# Job item
Produce word for word the lines of the data below running from the one that has "tray: none [62,781,408,901]" to the one that has "decorative bowl: present", inclusive, and no others.

# Object presence transitions
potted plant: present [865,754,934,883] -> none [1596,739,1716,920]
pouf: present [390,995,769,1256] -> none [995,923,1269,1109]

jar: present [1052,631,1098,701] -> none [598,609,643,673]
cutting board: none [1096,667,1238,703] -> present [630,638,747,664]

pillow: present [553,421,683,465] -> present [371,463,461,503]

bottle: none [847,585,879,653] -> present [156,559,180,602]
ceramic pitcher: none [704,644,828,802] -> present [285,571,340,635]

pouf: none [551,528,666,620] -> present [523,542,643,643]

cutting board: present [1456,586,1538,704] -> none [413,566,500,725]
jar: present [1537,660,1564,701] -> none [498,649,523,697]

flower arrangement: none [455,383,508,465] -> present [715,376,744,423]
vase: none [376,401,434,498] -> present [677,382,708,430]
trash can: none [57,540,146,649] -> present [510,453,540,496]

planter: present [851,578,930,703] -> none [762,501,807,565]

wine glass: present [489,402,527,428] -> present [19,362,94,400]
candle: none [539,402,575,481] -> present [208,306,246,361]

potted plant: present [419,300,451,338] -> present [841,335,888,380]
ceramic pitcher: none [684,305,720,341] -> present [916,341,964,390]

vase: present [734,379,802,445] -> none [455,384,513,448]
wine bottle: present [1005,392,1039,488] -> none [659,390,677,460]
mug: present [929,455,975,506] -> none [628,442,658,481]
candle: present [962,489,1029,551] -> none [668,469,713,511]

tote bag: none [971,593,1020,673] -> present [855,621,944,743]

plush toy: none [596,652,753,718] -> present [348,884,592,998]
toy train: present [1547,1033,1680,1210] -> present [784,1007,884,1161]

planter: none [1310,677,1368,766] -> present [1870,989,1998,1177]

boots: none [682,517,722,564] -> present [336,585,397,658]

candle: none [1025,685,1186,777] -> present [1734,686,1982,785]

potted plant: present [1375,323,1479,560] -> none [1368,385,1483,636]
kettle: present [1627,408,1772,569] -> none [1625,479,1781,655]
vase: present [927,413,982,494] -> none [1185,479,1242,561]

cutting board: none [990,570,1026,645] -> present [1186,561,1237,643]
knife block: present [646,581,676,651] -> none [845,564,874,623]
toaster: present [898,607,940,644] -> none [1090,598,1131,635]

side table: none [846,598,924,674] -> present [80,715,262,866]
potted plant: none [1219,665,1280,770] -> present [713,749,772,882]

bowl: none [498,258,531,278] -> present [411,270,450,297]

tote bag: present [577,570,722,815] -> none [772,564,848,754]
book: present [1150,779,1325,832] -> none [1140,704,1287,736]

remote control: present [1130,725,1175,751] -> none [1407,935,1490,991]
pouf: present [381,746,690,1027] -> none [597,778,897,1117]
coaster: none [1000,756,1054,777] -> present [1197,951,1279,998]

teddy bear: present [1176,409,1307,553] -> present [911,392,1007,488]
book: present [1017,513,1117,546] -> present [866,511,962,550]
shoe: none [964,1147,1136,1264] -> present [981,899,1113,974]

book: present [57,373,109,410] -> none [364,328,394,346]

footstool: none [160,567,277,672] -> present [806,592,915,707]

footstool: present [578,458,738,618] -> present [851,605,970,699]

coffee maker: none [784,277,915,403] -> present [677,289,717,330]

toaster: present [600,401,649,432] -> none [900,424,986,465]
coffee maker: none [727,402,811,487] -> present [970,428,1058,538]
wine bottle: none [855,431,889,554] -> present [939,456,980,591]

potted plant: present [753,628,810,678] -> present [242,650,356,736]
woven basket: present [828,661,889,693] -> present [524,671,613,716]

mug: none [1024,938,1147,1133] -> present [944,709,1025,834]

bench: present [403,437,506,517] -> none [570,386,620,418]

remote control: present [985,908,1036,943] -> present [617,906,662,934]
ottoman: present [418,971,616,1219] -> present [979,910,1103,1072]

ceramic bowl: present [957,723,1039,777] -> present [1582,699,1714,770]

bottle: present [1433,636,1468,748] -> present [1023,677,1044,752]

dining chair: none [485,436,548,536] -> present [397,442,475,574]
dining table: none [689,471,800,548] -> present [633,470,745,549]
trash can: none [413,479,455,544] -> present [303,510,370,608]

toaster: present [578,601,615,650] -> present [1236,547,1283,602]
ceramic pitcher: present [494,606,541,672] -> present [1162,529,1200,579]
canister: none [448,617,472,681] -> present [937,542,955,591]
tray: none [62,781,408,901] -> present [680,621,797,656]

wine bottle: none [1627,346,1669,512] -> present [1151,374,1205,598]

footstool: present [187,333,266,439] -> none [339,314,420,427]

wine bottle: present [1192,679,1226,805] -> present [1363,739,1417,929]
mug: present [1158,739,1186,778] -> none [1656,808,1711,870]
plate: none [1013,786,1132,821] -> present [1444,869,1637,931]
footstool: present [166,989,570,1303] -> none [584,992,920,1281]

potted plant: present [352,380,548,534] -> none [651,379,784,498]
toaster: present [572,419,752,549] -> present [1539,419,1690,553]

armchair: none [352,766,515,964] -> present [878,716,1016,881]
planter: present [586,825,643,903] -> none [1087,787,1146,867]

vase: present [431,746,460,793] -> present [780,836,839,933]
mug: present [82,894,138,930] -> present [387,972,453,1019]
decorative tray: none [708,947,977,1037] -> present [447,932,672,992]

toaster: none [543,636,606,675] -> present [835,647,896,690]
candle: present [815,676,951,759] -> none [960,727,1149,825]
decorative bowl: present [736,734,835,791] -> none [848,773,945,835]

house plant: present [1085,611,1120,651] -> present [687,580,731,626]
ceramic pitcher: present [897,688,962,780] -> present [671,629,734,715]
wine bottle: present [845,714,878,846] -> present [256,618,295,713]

# Solution to this problem
tray: none [62,781,408,901] -> present [680,621,797,656]

wine bottle: none [1627,346,1669,512] -> present [1151,374,1205,598]

footstool: present [187,333,266,439] -> none [339,314,420,427]

wine bottle: present [1192,679,1226,805] -> present [1363,739,1417,929]
mug: present [1158,739,1186,778] -> none [1656,808,1711,870]
plate: none [1013,786,1132,821] -> present [1444,869,1637,931]
footstool: present [166,989,570,1303] -> none [584,992,920,1281]

potted plant: present [352,380,548,534] -> none [651,379,784,498]
toaster: present [572,419,752,549] -> present [1539,419,1690,553]

armchair: none [352,766,515,964] -> present [878,716,1016,881]
planter: present [586,825,643,903] -> none [1087,787,1146,867]

vase: present [431,746,460,793] -> present [780,836,839,933]
mug: present [82,894,138,930] -> present [387,972,453,1019]
decorative tray: none [708,947,977,1037] -> present [447,932,672,992]

toaster: none [543,636,606,675] -> present [835,647,896,690]
candle: present [815,676,951,759] -> none [960,727,1149,825]
decorative bowl: present [736,734,835,791] -> none [848,773,945,835]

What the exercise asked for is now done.